Not all UDRP proceedings are fair. Sometimes, the decisions are a bit unusual, where it is difficult to understand the objectivity of it. Take a look at this recent case.
Hostelworld.com Limited, Ireland provides online travel agent and booking services for hostels and related services. In a survey conducted in 2012, it gained the name of the ‘Most Trusted Hostel-Booking Website’. It has been operating since 1999. As the name itself suggests, the Complainant operates on the domain name Hostelworld.com. The Complainant also owns several trademarks over HOSTELWORLD.COM under different authorities.
However, the domain name MyHostelWorld.info was registered. The Respondent claims that it had owned the domain name earlier in 2009. A 2011 data related to the domain name does show a basic website up on the platform. The Respondent claims to have registered the domain name in relation to an account security lockout issue that he was facing.
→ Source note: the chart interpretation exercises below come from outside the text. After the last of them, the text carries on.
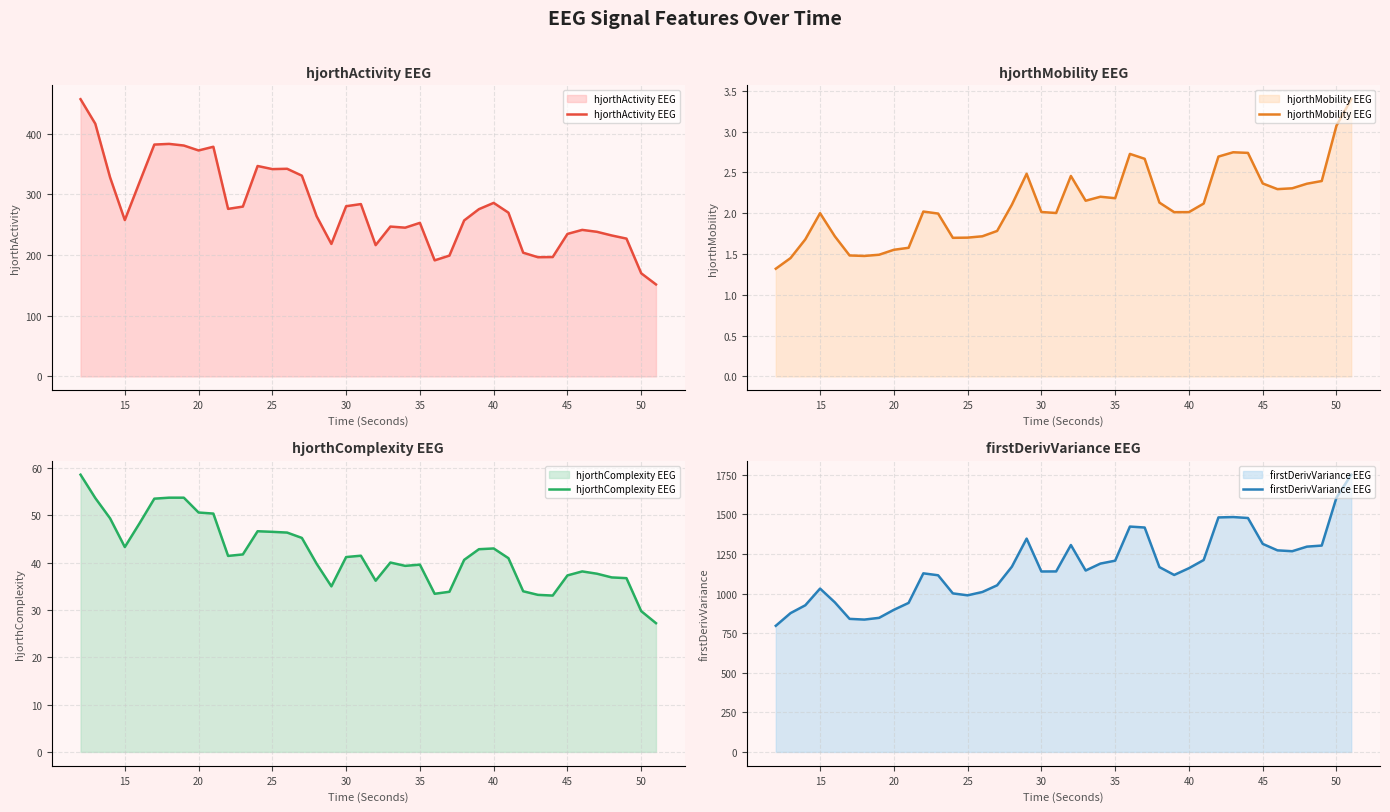

How many data points does each series have?

40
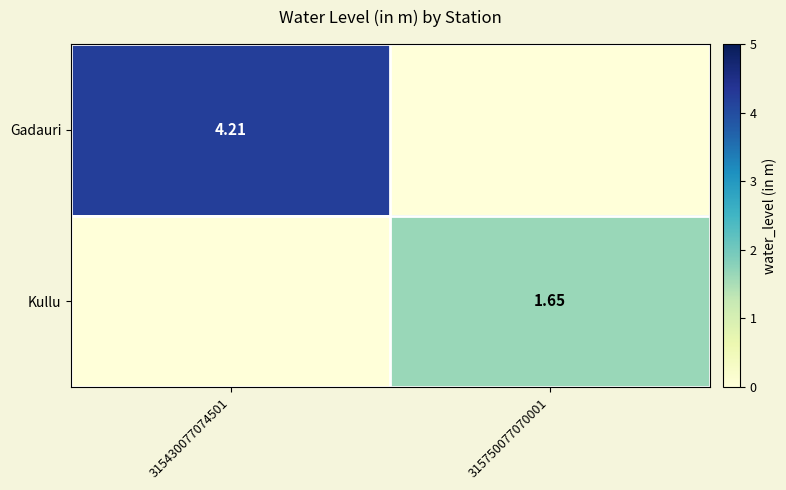

Which has a higher value, 315750077070001 or 315430077074501?

315430077074501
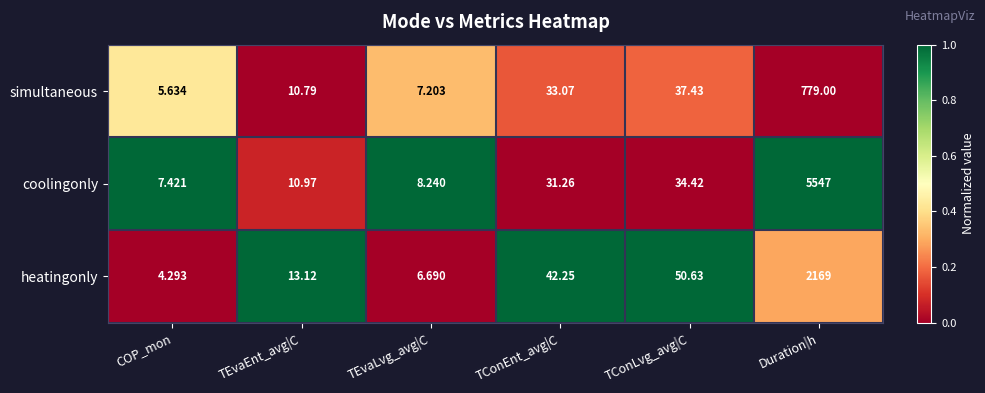

Rank the series by their average value, from highest to lowest.

coolingonly, heatingonly, simultaneous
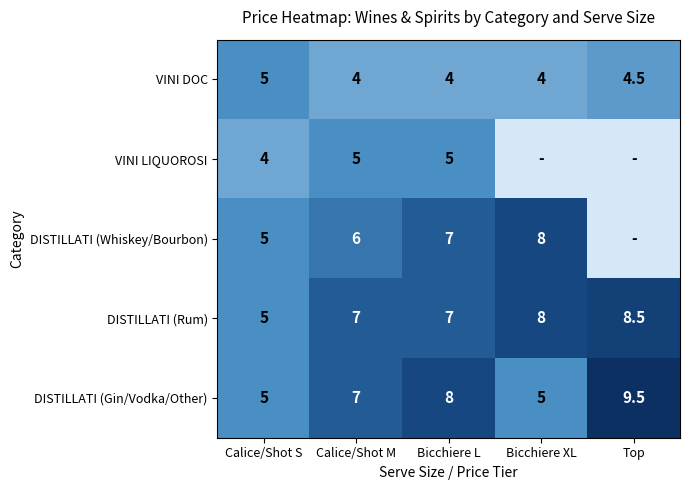

Count the DISTILLATI (Rum) values in the range 7 to 8.

3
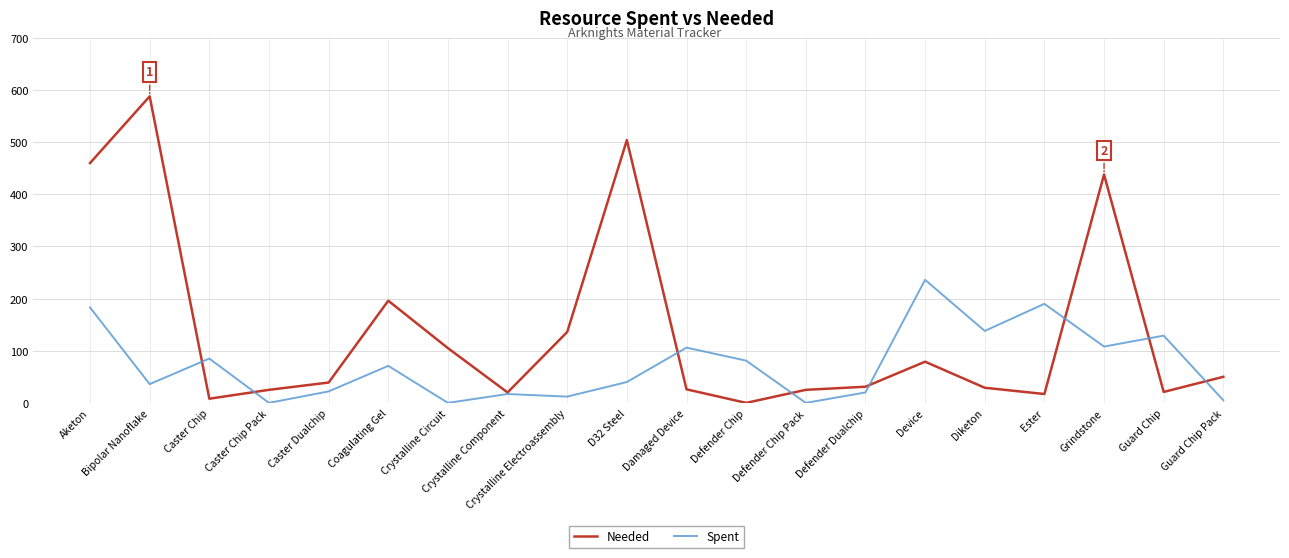

How many distinct data groups are displayed?

2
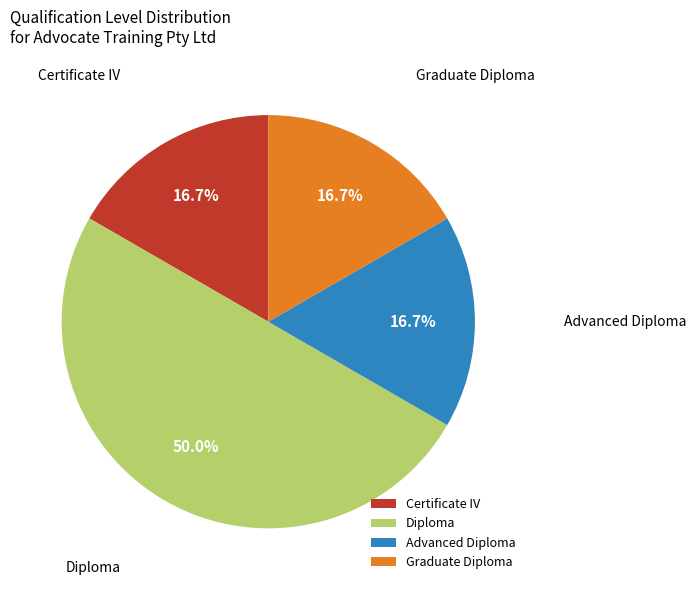

Does Graduate Diploma represent more than half of the total?

No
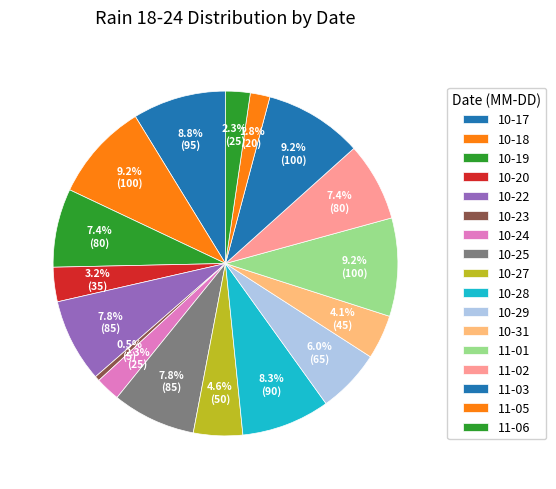

How many segments does this pie chart have?

17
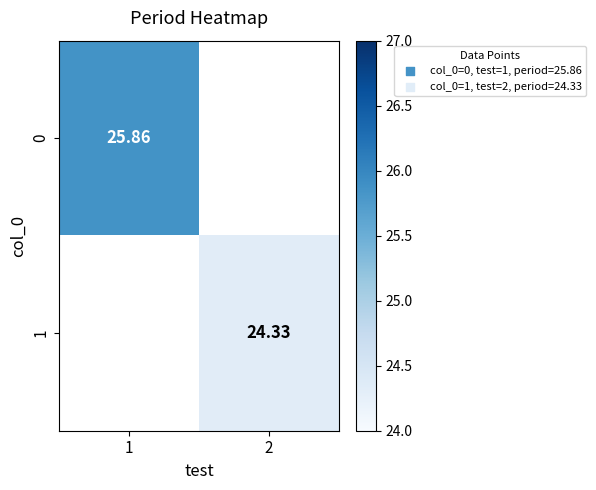

Is it true that 1 equals 24.3 at 2?

True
The Panel pointed out that the Correspondent, although functioning, wasn’t that popular during 2009. The Respondent couldn’t have known about the Complainant then. Adding to it, the Complainant had a website operating on the platform. And based on these, the panel denied the Complaint.
This does seem a bit unfair to the Complainant. Although, the Registrant might have been unaware of the Complainant. However, this should not mean the lapse of rights of the Complainant. The re-registration of the domain name by the Respondent could have been to gain benefits from the Complainant’s already established goodwill.
The Panel had also advised to seek other jurisdiction platforms, for this domain name, to the related parties.